Hermann Freiherr von Königsbrunn (1 March 1823 – 16 February 1907) was an Austrian landscape painter.

== Biography ==
He was born on 1 March 1823 in Bad Radkersburg. His family had been elevated to the nobility in 1685 and obtained rights to the title of Freiherr in 1716. He studied in Graz, where he frequented the studios of the landscape painter and author, Josef Kuwasseg, and developed an interest in art. After that, he attended Theresian Academy in Vienna. In 1845, he graduated from there and found his first employment; as a civil servant.

In 1848, he decided to pursue a career as a painter and studied with Leopold Rottmann, a lecturer at the Academy of Fine Arts, Munich. In addition to his lessons, he copied landscapes created by one of the other Professors there, Eduard Schleich.

After returning home for a short time, he went to Salzburg in 1850 and worked with the landscape painter, Johann Fischbach. In 1851, he became a travel companion to Franz Ritter von Friedau (1826–1888), heir to an industrial fortune, and the zoologist Ludwig Karl Schmarda. Together, they embarked on an expedition to Greece, Egypt and Ceylon.

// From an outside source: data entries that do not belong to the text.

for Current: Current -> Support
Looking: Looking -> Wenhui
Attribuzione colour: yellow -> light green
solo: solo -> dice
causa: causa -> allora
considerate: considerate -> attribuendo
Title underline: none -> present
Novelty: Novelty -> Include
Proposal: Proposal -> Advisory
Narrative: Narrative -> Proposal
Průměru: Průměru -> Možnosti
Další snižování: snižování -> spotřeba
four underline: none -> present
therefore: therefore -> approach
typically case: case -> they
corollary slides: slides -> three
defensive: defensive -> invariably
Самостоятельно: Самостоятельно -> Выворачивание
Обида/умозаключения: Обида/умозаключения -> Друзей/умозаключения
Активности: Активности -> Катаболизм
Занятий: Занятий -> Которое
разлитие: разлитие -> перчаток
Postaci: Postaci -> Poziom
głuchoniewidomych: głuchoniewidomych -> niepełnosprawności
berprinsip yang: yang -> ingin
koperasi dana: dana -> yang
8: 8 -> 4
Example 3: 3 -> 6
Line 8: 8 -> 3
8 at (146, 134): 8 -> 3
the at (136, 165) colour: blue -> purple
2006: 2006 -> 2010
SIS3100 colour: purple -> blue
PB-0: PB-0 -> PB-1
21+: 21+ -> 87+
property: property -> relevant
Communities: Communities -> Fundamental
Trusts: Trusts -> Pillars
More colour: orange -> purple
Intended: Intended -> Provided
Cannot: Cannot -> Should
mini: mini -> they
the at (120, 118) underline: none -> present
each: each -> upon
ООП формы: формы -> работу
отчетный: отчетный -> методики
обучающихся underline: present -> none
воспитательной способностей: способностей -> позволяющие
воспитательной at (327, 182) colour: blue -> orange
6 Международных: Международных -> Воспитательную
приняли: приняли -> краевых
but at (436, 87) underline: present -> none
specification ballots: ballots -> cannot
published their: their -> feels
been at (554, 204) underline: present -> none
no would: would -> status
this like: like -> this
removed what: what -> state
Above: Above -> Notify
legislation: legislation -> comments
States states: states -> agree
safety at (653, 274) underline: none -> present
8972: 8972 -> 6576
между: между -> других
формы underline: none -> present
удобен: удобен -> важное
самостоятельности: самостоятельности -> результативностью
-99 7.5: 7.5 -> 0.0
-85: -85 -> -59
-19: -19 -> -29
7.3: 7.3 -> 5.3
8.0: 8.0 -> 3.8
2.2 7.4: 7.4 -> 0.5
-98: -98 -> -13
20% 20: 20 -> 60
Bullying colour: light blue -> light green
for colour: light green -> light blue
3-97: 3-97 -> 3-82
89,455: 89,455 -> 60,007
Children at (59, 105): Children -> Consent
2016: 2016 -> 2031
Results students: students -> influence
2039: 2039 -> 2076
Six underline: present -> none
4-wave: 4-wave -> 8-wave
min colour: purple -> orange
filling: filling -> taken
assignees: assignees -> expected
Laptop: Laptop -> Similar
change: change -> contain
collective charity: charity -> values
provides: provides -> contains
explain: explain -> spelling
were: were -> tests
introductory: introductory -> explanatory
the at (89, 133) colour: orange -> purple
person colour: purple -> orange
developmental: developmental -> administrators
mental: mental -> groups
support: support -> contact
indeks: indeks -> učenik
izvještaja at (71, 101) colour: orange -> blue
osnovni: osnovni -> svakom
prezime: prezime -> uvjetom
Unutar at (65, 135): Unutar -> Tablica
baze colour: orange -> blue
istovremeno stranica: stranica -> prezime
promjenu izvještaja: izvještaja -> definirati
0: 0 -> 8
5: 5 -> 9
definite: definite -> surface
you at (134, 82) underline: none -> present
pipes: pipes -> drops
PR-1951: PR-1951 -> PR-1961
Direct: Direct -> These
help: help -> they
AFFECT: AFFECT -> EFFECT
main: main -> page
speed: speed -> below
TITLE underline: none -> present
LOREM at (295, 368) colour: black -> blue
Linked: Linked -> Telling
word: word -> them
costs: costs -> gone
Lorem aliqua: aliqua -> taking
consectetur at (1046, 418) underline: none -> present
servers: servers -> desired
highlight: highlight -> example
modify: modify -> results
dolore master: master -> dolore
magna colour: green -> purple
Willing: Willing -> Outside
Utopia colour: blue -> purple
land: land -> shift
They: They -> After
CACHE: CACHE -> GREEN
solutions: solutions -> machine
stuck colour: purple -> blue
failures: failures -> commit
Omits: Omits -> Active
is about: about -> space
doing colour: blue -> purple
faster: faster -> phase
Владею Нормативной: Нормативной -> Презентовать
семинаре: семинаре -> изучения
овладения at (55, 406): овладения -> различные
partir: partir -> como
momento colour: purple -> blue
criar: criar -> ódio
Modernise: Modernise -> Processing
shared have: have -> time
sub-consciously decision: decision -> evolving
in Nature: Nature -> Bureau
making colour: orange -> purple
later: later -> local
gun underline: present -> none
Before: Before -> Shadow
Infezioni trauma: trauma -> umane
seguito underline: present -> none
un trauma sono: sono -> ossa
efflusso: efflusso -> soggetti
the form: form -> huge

In 1865, he applied for a position at the Graz University of Technology. Although he received a majority vote from the board, Heinrich Bank, a history painter, was chosen instead. Three years later, he obtained a position as a Professor at the Styrian Provincial Art School, where he taught until 1892 and was one of the school's most popular teachers. Among his notable students there were Marie Egner, Ernestine von Kirchsberg, Anton Marussig and Alfred Zoff.

He died in Graz on 16 February 1907.

==Sources==
- Biography; from the Biographisches Lexikon des Kaiserthums Oesterreich @ WikiSource
- Gothaisches Genealogisches Taschenbuch der Freiherrlichen Häuser, Gotha, Justus Perthes, 1903, pp. 382–383.
- Heinrich Fuchs, Die österreichischen Maler des 19. Jahrhunderts, Vol. 2, self-published, Vienna, 1973,
- 125 Jahre Steiermärkischer Kunstverein Werkbund, (exhibition catalog), Kulturreferat der Landeshauptstadt Graz, Stadtmuseum, Graz 1990, ISBN 3-900764-123.